The poet extricates emotion from its history, makes it present to us. The poet is "abnormally fond of the precision which creates movement" (Cummings). We call this precision "intensity".
Philosophical precision, by contrast, brings clarity. It is not wholly wrong to say that the philosopher is abnormally fond of the precision which arrests movement, but it would be more charitable to speak of a precision that "apprehends". The images of fluid experience are stabilized, but not for the sake of stability. Once is merely trying to get a clear view of them. One is not denying or opposing movement, one is dealing with it as a particular kind of problem.
I sometimes say the philosopher thereby extricates the concept from the world. But I am no longer so sure. The poet truly "liberates" desire from the policies it is implicated in.

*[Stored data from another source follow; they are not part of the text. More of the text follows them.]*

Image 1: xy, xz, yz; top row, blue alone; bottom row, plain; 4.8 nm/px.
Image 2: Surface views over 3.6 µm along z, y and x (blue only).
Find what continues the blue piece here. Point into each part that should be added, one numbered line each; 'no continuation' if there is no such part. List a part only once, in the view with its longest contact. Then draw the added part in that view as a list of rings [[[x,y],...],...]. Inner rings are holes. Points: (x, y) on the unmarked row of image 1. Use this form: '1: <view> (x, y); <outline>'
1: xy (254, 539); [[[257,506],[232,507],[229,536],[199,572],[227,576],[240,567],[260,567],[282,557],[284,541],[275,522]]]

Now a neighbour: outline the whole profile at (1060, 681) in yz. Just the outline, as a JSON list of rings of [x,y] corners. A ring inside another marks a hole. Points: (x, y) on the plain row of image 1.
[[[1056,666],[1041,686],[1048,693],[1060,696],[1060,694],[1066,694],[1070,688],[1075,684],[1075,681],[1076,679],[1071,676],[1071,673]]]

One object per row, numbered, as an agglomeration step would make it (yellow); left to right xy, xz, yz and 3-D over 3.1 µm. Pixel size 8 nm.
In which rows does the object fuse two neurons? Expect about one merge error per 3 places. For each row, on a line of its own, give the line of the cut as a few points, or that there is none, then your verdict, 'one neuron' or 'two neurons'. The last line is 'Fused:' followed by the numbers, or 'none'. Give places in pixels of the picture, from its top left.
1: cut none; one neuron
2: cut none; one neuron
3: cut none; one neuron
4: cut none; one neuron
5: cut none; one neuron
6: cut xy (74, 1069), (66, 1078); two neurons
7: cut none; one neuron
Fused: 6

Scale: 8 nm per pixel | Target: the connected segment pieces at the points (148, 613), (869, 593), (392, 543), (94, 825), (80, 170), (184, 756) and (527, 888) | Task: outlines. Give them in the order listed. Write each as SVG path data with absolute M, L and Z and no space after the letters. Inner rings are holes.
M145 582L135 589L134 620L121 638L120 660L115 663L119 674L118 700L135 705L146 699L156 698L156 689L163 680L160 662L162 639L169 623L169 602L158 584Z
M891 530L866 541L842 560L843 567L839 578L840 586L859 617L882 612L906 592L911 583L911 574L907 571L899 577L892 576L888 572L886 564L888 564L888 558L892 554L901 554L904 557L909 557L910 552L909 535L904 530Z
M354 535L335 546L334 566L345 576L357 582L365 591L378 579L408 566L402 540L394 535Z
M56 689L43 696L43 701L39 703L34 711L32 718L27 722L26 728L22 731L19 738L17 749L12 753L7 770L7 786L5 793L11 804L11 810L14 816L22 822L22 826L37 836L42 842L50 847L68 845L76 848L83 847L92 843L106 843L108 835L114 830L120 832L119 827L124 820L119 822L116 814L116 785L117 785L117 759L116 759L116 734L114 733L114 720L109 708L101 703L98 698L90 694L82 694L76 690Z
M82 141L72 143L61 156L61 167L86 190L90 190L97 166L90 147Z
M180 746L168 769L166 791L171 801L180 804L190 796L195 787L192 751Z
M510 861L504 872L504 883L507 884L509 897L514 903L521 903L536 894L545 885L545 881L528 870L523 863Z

But it may be more accurate to say that the philosopher is looking for the limit of belief. So it would also be more accurate, perhaps, to say that the philospher implicates the concept in the world, just as the poet extricates the emotion from history.

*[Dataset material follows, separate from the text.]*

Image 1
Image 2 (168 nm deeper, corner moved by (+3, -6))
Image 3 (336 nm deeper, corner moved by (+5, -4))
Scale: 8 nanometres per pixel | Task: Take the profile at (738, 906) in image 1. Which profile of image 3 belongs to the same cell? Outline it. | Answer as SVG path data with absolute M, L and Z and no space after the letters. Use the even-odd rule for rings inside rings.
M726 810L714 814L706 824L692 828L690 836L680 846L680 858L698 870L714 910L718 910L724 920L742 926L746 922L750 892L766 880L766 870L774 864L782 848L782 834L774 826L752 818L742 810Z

In this way, the poet is always indicating the contingency of what we feel. Our emotions are the contingencies of feeling. The philosopher, meanwhile, is trying to present the necessity of what we think. Concepts are the necessities of thinking.
All of this is, of course, bringing me increasingly around to the idea, which readers of this blog of suggested on several occasions, that there is no such thing as a "poet" and a "philosopher" in the senses that my distinction implies. Rather, the difference between a poet and a philosopher is a question of emphasis.